Œuvre de praticiens et de personnalités du monde académique, ce livre présente une analyse globale des règles suédoises en matière de droit pénal international, en accordant tout naturellement une attention très particulière aux instruments de plus en plus nombreux dont l'Union européenne s'est dotée ces derniers temps. Les auteurs considèrent que découvrir ces règles suédoises ainsi que la manière dont elles sont appliquées de manière pratique s'avèrera intéressant pour les praticiens du common law et, plus largement, pour tous ceux qui sont confrontés à la forte augmentation du nombre d'infractions ayant une dimension transnationale. Ils font aussi valoir que la coopération développée dans le domaine pénal par les pays nordiques a été et restera une source d'inspiration utile pour les législateurs de l'Union. Les réalités et bonnes pratiques suédoises sont examinées dans des domaines tels que les procédures d'extradition, le mandat d'arrêt européen, l'assistance juridique mutuelle dans le domaine pénal…
(PBo)
*** JANNEMIEKE OUWERKERK: Quid Pro Quo? A comparative law perspective on the mutual recognition of judicial decisions in criminal matters. Intersentia Publishers (voir coordonnées supra). 2011, 318 p., 65 €, 62 £, 91 $. ISBN 978-94-000-0176-3.
Fruit d'une impeccable recherche doctorale menée dans le cadre du département de droit pénal de l'École de droit de l'Université de Tilburg, cet ouvrage explore méthodiquement tous les aspects du principe de la reconnaissance mutuelle qui, depuis le Conseil européen de Tampere de 1999, constitue le fondement de la coopération des Vingt-sept dans le domaine pénal. Dans un premier temps, l'auteur situe ce principe « entre le droit communautaire et le droit de l'Union ». Elle examine ensuite la manière dont il a été mis en œuvre au sein de l'Union, identifiant au passage les obstacles et goulets d'étranglement auxquels il a été confronté. Enfin, l'auteur met en lumière la manière dont ce principe est appliqué dans deux autres États fédéraux, à savoir la Suisse et les États-Unis, ce qui lui permet de voir les leçons que l'Union pourrait en tirer.
(MT)
*** YANN FAVIER, FREDERIQUE FERRAND (sous la dir. de): La justice des mineurs en Europe.
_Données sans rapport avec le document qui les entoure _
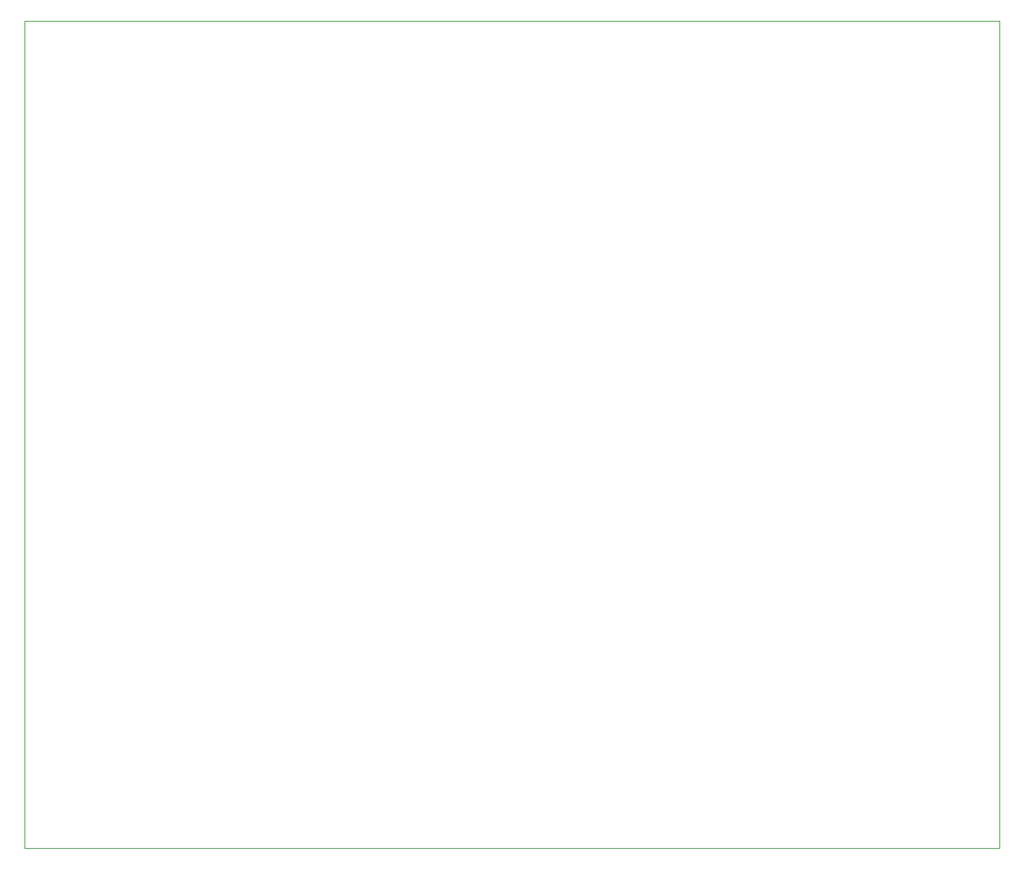
<source format=gbr>
G04 #@! TF.GenerationSoftware,KiCad,Pcbnew,(5.1.5)-3*
G04 #@! TF.CreationDate,2020-08-30T19:13:57+02:00*
G04 #@! TF.ProjectId,controller,636f6e74-726f-46c6-9c65-722e6b696361,rev?*
G04 #@! TF.SameCoordinates,Original*
G04 #@! TF.FileFunction,Legend,Bot*
G04 #@! TF.FilePolarity,Positive*
%FSLAX46Y46*%
G04 Gerber Fmt 4.6, Leading zero omitted, Abs format (unit mm)*
G04 Created by KiCad (PCBNEW (5.1.5)-3) date 2020-08-30 19:13:57*
%MOMM*%
%LPD*%
G04 APERTURE LIST*
%ADD10C,0.050000*%
G04 APERTURE END LIST*
D10*
X134620000Y-17272000D02*
X134620000Y-114300000D01*
X20320000Y-114300000D02*
X134620000Y-114300000D01*
X20320000Y-17272000D02*
X20320000Y-114300000D01*
X134620000Y-17272000D02*
X20320000Y-17272000D01*
M02*

</source>
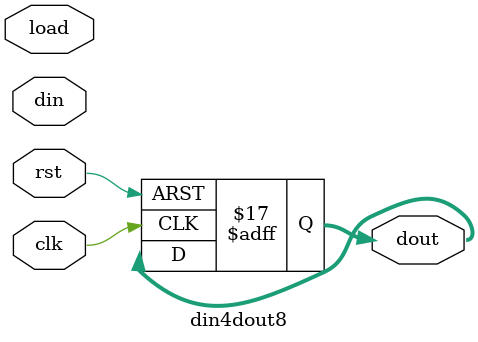
<source format=sv>
module din4dout8 (clk,rst,load,din,dout);

input clk,rst,load;

input [3:0] din;

output reg[7:0] dout;

  reg count;
  reg [7:0] dout_buf;
  
  always @(posedge clk or posedge rst) begin
    if(rst) begin
      count <= 2'd0;
      dout <= 8'd0;
    end
    else if(load|count) begin
        case(count)
        	1'd0: begin
              dout_buf[7:4] <= din;
              count <= 1;
            end
          	1'd1: begin
              dout_buf[3:0] <= din;
              count <= 0;
            end
          default: dout_buf <= dout;
        endcase
      end
    end
	
endmodule

</source>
Une question de spécialité ? Stämpfli Editions (Berne. Internet: http://www.staempfliverlag.com ) et Intersentia Publishers (voir coordonnées supra). Collection « Droit Européen de la Famille », n° 9. 2011, 171 p., 58 €, 55 £. ISBN 978-3-7272-2167-5 (Stämpfli) et 978-94-000-0106-0 (Intersentia).
La justice des mineurs, comme droit et procédures spécifiques, existe-t-elle encore en Europe ? C'est à cette question que répondent de manière détaillée, dans cet ouvrage qui prolonge un colloque universitaire organisé à Lyon, des juristes spécialisés du Royaume-Uni, d'Allemagne, d'Espagne et de France.